##### SELECTED EXCERPT

By the time they figure out their own home would have been a perfect place to raise a family that feels safe, secure, and cared for – they’ll have grandkids who don’t visit because their home has always been just a place rented.
By the time they figure out their family doesn’t feel the need, or desire, to visit them – they’ll be in their twilight years wishing they had done a good many things a little bit differently… any many of those things the way they were modeled by people whose lives were working out the way they wished theirs had.
While I think about these things whenever I’m reminded of this person (these 2 people, actually), I look at my life then, when we were kids, and I remember back to how I sometimes felt it was unfair they were getting away with the things they did. But when I look at my life now, I see this person’s experience, and I realize … yeah… what you might expect … they didn’t get away with anything. They just kept on doing things their way until they wound up here – nowhere good – without a single prospect of making anything better for themselves in their own future. Oh, they’ll make it from here to there, no doubt. But that’s it. That’s the end of their story.

##########
##### SUPPLIED ENTRIES

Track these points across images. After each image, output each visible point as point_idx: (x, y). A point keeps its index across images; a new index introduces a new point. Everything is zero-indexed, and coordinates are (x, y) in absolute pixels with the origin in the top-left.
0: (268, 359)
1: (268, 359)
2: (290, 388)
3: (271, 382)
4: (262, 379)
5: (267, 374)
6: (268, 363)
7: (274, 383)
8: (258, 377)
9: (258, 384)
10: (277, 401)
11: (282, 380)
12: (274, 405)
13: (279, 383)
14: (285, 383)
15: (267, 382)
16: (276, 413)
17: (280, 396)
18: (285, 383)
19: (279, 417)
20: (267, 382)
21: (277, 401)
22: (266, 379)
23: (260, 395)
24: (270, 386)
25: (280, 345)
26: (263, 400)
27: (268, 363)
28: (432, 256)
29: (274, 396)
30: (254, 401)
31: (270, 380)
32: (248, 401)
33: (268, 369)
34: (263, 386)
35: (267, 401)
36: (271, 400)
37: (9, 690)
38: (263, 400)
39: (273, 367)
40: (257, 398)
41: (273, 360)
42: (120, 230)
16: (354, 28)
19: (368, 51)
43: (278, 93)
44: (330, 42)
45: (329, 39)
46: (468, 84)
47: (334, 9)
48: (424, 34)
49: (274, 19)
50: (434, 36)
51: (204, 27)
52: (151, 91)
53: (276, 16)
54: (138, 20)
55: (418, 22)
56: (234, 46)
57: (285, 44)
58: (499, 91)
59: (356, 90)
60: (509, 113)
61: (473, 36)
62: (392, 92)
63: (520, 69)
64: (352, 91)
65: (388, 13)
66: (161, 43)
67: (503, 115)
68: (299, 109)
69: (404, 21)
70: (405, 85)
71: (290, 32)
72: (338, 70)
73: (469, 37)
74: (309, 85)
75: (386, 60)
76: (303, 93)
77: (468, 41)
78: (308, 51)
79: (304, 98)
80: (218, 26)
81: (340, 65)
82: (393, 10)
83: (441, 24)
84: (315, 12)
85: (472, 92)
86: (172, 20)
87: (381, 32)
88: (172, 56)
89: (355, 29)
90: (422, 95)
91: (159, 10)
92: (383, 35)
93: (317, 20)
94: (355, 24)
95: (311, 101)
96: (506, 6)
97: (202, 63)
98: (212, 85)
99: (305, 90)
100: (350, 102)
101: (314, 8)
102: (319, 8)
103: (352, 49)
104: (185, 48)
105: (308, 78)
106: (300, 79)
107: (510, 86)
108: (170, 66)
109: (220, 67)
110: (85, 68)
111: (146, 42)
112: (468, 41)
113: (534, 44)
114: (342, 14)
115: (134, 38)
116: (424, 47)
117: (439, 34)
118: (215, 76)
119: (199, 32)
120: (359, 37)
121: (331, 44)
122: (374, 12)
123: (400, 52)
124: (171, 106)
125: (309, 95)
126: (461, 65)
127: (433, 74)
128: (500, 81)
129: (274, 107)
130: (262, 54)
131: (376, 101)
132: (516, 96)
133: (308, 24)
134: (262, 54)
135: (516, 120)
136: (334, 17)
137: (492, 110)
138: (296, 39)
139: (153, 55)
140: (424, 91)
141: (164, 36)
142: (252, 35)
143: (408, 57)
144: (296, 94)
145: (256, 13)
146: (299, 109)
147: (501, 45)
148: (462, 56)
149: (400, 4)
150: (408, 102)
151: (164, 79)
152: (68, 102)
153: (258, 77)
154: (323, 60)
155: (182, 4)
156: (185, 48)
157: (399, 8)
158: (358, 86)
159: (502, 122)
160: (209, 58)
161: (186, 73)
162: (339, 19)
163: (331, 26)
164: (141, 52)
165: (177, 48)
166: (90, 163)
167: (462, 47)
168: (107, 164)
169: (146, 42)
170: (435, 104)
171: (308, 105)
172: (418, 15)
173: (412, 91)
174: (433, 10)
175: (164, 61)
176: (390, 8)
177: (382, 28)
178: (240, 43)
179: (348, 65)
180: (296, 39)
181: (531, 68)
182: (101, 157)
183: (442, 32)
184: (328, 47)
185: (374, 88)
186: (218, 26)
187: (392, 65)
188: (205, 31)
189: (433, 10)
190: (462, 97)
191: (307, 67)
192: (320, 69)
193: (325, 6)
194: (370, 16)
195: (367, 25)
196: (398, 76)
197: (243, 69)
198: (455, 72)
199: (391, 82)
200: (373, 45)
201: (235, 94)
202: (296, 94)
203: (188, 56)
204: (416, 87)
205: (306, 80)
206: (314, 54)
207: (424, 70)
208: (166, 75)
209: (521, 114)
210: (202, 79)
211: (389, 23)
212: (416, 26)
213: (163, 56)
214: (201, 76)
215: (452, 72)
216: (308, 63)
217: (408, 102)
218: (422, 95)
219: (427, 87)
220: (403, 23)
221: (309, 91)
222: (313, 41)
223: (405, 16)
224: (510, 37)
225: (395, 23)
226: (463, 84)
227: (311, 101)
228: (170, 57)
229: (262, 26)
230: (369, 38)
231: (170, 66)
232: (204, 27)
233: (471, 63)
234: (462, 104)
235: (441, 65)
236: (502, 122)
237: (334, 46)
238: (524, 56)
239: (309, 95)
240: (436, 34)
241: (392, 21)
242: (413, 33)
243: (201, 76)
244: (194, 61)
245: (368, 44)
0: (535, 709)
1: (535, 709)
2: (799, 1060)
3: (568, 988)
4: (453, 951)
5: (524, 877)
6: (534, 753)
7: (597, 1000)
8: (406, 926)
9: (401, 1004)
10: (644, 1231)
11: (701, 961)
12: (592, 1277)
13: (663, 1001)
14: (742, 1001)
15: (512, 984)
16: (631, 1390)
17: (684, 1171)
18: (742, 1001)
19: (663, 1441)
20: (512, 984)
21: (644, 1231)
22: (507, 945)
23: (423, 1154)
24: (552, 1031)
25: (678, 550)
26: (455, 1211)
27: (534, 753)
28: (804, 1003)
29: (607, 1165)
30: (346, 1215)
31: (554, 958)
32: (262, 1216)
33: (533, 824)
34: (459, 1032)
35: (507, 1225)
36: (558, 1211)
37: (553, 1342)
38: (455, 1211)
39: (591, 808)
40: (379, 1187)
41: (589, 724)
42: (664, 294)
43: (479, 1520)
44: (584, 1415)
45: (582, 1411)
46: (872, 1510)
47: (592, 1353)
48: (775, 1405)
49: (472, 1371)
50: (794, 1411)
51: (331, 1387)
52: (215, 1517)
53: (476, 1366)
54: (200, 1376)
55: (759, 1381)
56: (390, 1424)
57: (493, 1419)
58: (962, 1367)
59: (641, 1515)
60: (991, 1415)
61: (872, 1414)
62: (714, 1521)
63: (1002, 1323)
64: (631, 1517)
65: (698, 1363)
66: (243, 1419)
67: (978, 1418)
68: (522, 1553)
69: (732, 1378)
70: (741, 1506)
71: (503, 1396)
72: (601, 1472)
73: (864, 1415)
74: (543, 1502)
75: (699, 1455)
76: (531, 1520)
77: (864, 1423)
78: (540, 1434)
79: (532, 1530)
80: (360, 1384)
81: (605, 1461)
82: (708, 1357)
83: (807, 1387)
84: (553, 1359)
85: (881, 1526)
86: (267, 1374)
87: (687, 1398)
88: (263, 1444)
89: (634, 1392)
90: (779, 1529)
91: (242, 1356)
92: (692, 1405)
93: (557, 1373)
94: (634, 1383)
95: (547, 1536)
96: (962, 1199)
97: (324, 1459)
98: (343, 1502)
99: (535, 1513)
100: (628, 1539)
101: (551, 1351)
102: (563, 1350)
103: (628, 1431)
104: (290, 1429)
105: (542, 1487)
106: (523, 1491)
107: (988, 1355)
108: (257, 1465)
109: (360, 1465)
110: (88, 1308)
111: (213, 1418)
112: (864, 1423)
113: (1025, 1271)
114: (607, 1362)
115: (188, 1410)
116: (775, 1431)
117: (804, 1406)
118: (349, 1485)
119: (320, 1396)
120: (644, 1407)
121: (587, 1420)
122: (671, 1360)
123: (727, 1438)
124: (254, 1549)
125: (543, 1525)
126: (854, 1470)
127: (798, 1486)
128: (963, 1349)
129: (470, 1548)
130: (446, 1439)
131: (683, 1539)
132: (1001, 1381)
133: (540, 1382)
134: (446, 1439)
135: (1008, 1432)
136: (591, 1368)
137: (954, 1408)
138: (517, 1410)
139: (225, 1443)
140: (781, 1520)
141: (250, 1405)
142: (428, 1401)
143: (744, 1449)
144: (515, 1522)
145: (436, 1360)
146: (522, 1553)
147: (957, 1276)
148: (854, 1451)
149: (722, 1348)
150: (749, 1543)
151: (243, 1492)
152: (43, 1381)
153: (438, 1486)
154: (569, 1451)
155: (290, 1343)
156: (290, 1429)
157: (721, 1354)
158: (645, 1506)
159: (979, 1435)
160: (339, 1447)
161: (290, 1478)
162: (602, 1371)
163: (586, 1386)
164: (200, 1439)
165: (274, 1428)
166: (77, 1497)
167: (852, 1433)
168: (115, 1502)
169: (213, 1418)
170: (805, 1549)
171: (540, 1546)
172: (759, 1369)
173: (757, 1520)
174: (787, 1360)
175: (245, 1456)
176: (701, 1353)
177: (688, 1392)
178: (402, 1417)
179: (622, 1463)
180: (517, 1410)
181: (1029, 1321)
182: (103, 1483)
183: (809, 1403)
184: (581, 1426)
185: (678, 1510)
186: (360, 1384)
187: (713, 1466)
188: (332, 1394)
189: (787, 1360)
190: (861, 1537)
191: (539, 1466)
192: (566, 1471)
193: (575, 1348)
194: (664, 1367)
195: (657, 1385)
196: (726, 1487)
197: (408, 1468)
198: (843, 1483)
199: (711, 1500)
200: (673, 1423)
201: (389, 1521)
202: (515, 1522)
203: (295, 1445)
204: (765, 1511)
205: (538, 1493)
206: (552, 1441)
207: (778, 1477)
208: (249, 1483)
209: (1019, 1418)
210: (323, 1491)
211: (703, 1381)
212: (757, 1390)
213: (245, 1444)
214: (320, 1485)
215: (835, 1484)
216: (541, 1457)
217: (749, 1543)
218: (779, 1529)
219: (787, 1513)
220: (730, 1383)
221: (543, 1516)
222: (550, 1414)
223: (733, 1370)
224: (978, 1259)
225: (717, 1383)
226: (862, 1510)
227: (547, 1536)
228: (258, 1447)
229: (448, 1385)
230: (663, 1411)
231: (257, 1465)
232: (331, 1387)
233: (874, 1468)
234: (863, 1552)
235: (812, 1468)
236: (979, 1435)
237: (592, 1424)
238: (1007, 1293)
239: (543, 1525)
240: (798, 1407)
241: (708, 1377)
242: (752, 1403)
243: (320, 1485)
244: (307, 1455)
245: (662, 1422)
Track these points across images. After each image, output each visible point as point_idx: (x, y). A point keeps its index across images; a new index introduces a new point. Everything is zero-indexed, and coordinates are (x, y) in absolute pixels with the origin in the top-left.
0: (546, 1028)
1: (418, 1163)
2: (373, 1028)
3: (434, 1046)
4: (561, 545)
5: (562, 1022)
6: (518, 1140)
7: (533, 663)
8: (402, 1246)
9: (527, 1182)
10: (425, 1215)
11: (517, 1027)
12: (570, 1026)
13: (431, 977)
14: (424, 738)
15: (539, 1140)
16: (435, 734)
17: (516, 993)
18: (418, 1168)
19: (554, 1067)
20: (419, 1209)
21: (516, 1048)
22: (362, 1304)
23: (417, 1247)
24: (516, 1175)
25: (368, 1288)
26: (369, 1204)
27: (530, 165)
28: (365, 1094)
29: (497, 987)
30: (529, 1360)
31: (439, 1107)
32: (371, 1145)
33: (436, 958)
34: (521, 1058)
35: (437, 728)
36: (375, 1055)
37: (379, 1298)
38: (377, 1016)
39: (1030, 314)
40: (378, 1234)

##########

» WORK TO COMPLETE:
1) In the personal reflection, list the words that describe how a family raised in their own home would feel.
2) Write the next few sentences of the personal reflection, picking up after "That's the end of their story."

» RESPONSES PER TASK:
1) safe, secure, cared for

2)
And in my reflections I try and suppress this overwhelming feeling that rises up within me, that they’re reaping what they sowed, and that’s all on them.
Because we all live the life we design, whether we want to admit that openly or not.
If you have a crap social circle full of people who aren’t going anywhere with their lives – that’s your own doing.
If you don't recognize your social circle for what it is – that's a disservice you're providing yourself.
If you’re surrounded by “friends” who encourage you to be a lesser version of the “best” person you can be – then you’re scraping the bottom of the barrel because you want to.
If you chose not to seek a higher education because you don’t like homework – then you very likely chose a lifelong financial struggle that will never seen an end.
If you’re working a dead end job that has a definite ceiling for advancement opportunities – that’s all you.
If you chose to work in a ‘field’ that pays just enough for you to make your rent and junky used car payment – you should have chosen better.
If you choose to live for the weekends so you could have fun with your friends while you leave your family behind – you should have spent more time investing in the realization that your family is the greatest gift your life will ever offer.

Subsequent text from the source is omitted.